Labelle died in his chalet on Blue Sea Lake on July 26, 1933. Several months after the death of her husband, Alexina left the family, selling them the inheritance received as payment of a debt. In 1930, there were nine people living in the house. These included Labelle's children, Louis and Avila, as well as Marie Aimée and her husband, the notary Henri Desrosiers. Alberte Labelle and her husband, Rosario Gaudry, lived in Montreal. In 1940, the two sisters became the owners of the family home after purchasing their brothers' shares.

Henri Desrosiers, the son of the notary François-Xavier Desrosiers and Edwidge Reid, was born in 1893 in Bedford, in Missisquoi County, Quebec. He articled in the office of F.-A. Labelle, in 1919, and married Labelle's daughter, Marie Aimée, on May 11, 1921. His father-in-law, who appreciated him as both a family member and a colleague, rewarded his dedication by leaving him his notarial records, as well as those of two other notaries, Paul-Thomas Desjardins and Henri Desjardins, which had been left with him. By the time of his death, on December 31, 1950, Desrosiers had drafted 40,527 acts. Like Labelle, he was involved in various organizations. He was Grand Chancellor of the Ordre de Jacques Cartier (Order of Jacques Cartier). His son, Pierre, who was born on September 28, 1924 and died in 2004, as well as his grandson, Philippe, followed in the family's clerical tradition.

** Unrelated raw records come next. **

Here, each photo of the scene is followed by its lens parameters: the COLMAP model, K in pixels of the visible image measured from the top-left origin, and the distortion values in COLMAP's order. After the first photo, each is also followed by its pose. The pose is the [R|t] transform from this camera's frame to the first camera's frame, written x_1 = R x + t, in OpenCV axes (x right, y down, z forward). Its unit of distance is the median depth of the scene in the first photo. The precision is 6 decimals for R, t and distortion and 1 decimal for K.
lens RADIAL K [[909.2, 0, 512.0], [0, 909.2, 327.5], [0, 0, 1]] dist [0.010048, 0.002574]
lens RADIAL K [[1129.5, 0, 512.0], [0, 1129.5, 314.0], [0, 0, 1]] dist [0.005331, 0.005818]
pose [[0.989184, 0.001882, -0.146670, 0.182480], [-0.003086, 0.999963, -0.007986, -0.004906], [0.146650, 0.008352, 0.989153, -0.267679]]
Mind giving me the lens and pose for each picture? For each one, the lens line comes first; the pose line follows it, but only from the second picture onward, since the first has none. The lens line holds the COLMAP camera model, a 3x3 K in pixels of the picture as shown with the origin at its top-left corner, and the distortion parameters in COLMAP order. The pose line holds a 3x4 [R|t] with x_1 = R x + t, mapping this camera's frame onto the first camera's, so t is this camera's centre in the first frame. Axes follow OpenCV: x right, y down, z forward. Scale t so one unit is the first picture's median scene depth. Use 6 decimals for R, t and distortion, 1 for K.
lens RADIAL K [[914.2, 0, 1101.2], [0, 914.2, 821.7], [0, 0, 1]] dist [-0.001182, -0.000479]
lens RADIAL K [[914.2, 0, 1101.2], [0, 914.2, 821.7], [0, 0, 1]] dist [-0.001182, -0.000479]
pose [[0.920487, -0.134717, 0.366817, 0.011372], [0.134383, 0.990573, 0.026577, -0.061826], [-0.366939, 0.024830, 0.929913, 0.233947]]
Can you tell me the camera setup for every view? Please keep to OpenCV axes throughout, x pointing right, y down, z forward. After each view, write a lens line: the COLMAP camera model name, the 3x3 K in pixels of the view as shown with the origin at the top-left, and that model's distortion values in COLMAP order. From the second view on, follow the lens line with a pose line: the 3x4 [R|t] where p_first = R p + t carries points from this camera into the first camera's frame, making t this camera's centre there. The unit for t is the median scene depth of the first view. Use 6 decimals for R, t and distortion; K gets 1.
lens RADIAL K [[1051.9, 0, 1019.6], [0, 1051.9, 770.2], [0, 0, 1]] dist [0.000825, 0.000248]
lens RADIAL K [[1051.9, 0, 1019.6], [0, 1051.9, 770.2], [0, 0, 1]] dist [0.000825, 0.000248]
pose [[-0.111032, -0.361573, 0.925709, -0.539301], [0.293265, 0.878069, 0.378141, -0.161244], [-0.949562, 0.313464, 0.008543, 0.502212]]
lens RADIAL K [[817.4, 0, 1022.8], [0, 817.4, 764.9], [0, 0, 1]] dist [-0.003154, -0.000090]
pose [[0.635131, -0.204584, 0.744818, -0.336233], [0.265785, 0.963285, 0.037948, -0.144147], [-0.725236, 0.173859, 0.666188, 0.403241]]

The youngest child of the Labelle family, Avila, was also a well-known citizen of Hull. He was born on August 6, 1911, in the Aylmer presbytery, where his uncle was a priest. After studying at the College Saint-Alexandre in Rigaud and at Laval University, he entered the bar in 1936 and opened his office on the family premises. He was a Crown attorney in Hull and legal counsel at the Foreign Exchange Control Board, in Ottawa, and then returned to his former position. He was a member of the Rotary Club, the Knights of Columbus and the Youth Chamber of Commerce, and a sponsor of the Théâtre lyrique de Hull (Hull Lyric Theatre). "The artists have lost a great friend", wrote columnist Edgar Demers after his death. He was named a judge of the District Court (Provincial Court) on January 9, 1959, and then co-ordinating judge of the Provincial Court for the districts of Hull, Pontiac and Labelle in 1978. He served there until 1981 and was then appointed to the Federal Tax Court in October 1983. He was a man known for his generosity and sense of humour. He died in March 1998.

The prominent personalities who worked from the Labelle-Desrosiers office indicate the importance of these two notaries in the Outaouais community.